If you don’t mind a follow-up question to your post - it seems like you’ve identified a new definition of “win” in regards to your cancer? Can you talk a bit more about how you came to that new definition (if so) and how, if at all, that changes your emotional experience?
Well, my doctors and I are still aiming for a full cure, but the odds of that keep falling. My own emotional and personal convictions have shifted entirely to the negative as I've discussed again recently [ jlake.com | LiveJournal ]. I don't expect to live to be old. I'll be surprised to live to be 50 at this point. Medical science hasn't given up on curing me, but in effect, I have.
So "winning" for me has stopped meaning a return to full health.
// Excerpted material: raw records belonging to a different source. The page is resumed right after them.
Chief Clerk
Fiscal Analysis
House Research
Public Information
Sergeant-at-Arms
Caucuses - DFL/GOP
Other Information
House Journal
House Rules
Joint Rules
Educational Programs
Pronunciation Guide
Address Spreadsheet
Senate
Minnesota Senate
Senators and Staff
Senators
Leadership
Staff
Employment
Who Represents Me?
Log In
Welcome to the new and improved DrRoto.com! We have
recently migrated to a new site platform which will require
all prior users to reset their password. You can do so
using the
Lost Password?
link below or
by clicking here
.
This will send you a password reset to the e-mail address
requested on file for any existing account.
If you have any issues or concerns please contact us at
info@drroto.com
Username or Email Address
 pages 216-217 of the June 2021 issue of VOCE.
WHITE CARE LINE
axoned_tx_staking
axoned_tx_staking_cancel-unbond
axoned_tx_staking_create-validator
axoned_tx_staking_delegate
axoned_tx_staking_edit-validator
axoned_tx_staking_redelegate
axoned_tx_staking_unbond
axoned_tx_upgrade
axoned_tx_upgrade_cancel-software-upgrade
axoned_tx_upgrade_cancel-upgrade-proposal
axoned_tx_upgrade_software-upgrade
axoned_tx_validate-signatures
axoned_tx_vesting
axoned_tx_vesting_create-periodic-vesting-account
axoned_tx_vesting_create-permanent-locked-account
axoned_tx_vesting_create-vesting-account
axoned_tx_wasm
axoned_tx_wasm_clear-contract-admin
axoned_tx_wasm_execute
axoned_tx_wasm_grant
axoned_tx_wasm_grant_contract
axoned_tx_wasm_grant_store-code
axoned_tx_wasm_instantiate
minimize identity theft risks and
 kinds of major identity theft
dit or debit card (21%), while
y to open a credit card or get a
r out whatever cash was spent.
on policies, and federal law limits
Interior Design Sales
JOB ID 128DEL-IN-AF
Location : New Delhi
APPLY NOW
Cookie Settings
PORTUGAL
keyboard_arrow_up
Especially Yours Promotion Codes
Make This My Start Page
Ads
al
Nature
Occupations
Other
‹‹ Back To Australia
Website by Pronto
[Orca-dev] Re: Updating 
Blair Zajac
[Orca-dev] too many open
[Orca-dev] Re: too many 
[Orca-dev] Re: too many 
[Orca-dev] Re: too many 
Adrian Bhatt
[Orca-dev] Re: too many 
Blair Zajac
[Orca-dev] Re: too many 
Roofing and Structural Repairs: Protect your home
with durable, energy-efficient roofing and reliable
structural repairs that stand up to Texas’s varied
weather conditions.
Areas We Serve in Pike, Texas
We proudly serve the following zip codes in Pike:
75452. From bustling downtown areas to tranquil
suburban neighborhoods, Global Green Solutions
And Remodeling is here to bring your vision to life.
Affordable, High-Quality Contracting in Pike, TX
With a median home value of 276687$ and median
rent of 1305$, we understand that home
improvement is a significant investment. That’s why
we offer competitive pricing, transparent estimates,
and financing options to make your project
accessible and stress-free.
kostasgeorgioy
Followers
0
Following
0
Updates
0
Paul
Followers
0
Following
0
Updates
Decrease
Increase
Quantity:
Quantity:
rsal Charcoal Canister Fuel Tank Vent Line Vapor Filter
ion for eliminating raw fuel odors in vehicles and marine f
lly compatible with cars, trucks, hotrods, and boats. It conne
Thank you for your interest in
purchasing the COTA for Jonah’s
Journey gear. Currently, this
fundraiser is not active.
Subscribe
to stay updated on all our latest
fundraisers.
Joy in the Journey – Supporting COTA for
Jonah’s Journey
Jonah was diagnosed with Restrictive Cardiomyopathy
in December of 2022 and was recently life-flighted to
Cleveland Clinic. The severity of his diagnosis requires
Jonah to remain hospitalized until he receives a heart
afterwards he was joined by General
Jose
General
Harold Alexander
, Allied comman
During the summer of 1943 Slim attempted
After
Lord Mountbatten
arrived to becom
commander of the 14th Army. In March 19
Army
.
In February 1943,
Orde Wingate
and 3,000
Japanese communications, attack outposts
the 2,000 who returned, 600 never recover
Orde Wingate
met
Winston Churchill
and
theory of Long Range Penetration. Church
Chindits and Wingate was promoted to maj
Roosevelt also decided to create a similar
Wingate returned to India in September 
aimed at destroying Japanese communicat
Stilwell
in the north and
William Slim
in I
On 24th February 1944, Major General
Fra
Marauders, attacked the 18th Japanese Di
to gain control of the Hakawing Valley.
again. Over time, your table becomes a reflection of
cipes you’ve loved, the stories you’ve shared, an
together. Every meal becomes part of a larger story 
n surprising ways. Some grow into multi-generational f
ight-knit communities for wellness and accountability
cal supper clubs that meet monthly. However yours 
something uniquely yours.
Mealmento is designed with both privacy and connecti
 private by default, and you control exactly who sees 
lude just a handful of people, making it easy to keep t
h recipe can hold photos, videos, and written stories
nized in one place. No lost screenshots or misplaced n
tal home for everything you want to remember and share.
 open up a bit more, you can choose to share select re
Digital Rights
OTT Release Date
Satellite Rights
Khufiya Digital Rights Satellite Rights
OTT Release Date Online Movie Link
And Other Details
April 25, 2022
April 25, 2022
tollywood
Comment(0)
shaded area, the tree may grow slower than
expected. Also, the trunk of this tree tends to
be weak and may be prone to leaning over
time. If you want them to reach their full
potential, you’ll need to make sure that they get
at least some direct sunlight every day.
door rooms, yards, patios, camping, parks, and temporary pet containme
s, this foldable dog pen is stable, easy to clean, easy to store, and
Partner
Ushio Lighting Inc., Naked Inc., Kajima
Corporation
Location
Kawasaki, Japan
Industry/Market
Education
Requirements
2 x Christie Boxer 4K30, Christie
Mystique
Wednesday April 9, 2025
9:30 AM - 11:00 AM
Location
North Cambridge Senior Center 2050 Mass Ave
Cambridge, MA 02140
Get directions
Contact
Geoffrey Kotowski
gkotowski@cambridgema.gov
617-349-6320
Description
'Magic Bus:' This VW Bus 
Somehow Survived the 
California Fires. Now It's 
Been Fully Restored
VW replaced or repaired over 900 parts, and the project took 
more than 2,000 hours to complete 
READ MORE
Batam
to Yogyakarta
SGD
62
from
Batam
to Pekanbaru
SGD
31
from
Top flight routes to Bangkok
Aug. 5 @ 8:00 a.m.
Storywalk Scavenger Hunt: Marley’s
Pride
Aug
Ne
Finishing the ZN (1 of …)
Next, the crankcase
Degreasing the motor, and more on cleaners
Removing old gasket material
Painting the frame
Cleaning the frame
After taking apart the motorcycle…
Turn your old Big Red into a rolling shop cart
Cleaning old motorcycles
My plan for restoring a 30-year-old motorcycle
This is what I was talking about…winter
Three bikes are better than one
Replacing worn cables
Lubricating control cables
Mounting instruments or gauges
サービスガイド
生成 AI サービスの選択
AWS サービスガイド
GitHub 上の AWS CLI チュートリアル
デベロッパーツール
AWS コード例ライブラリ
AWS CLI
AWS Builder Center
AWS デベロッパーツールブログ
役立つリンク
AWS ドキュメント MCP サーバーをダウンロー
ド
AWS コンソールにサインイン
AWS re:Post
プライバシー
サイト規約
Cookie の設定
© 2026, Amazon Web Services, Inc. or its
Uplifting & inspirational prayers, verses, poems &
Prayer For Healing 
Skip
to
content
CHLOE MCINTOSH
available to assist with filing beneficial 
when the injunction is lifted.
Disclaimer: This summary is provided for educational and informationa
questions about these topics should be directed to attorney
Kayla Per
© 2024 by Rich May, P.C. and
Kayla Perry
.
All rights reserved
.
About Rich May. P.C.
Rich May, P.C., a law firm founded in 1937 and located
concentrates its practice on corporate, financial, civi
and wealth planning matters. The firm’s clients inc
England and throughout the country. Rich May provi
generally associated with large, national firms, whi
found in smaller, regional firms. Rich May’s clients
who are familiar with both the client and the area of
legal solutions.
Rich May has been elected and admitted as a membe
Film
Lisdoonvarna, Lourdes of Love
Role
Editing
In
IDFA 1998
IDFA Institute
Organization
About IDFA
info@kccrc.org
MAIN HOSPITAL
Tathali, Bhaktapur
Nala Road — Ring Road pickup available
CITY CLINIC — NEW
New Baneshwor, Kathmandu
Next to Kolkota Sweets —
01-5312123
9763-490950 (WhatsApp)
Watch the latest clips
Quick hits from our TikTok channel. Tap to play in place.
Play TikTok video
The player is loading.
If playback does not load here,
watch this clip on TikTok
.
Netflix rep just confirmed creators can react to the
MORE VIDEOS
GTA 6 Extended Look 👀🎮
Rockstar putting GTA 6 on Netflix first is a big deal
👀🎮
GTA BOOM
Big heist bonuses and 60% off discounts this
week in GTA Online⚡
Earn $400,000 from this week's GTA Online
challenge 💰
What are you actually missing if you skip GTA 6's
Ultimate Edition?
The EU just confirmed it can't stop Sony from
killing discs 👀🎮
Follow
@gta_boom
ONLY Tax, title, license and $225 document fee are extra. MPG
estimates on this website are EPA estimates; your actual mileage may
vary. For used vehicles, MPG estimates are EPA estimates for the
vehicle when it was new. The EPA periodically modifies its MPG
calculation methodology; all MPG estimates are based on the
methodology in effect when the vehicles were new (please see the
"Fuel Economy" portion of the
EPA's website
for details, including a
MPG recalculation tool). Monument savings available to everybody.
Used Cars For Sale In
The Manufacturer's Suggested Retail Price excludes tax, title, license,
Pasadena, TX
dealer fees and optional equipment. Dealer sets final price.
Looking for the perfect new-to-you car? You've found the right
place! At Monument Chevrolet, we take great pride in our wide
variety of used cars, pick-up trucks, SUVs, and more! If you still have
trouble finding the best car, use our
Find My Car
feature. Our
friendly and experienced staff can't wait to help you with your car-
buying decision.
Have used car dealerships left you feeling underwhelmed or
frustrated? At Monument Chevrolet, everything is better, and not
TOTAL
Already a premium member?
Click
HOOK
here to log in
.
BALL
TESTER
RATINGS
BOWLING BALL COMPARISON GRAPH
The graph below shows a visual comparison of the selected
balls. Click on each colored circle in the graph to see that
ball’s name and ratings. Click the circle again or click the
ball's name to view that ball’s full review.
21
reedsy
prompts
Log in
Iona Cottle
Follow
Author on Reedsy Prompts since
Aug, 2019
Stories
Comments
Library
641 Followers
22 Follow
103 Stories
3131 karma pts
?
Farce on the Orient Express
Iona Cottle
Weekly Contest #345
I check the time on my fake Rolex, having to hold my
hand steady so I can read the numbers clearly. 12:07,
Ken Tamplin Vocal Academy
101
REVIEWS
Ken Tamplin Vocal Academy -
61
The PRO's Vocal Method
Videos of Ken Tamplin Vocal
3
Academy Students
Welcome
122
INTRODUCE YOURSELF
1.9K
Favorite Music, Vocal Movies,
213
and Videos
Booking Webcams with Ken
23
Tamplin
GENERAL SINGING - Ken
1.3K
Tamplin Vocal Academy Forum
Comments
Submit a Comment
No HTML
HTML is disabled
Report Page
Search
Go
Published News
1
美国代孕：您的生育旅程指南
That would be double bonus lottery winning, to return to health. "Winning" for me now is living long enough to do the things that are important to me. What those things are will move and change over time, as I continue to live. When I fall ill, especially whenever it is a terminal event as I believe it will be sooner or later, those things will contract along with my life, until my last ambition and final victory will be a graceful farewell.
I came to this definition as a result of my loss of optimism, my loss of my sense of the future. I'm not depressed by this realization. It's just a fact of my existence. I'd be delighted to be proven wrong, but I don't expect it. So, acknowledging my own sense of reality, I redefined winning.
Does it change my emotional experience? As I said, I don't think my existing cancer-related depression has been exacerbated by my attitude. I think it does render me more melancholy than I might otherwise be, but that seems natural. As my therapist has said, I walk every day with death on my shoulder. Looking at death, I try to make my goals and ambitions achievable even within his shadow. It's the ultimate form of living within the moment.
That's my new definition of winning.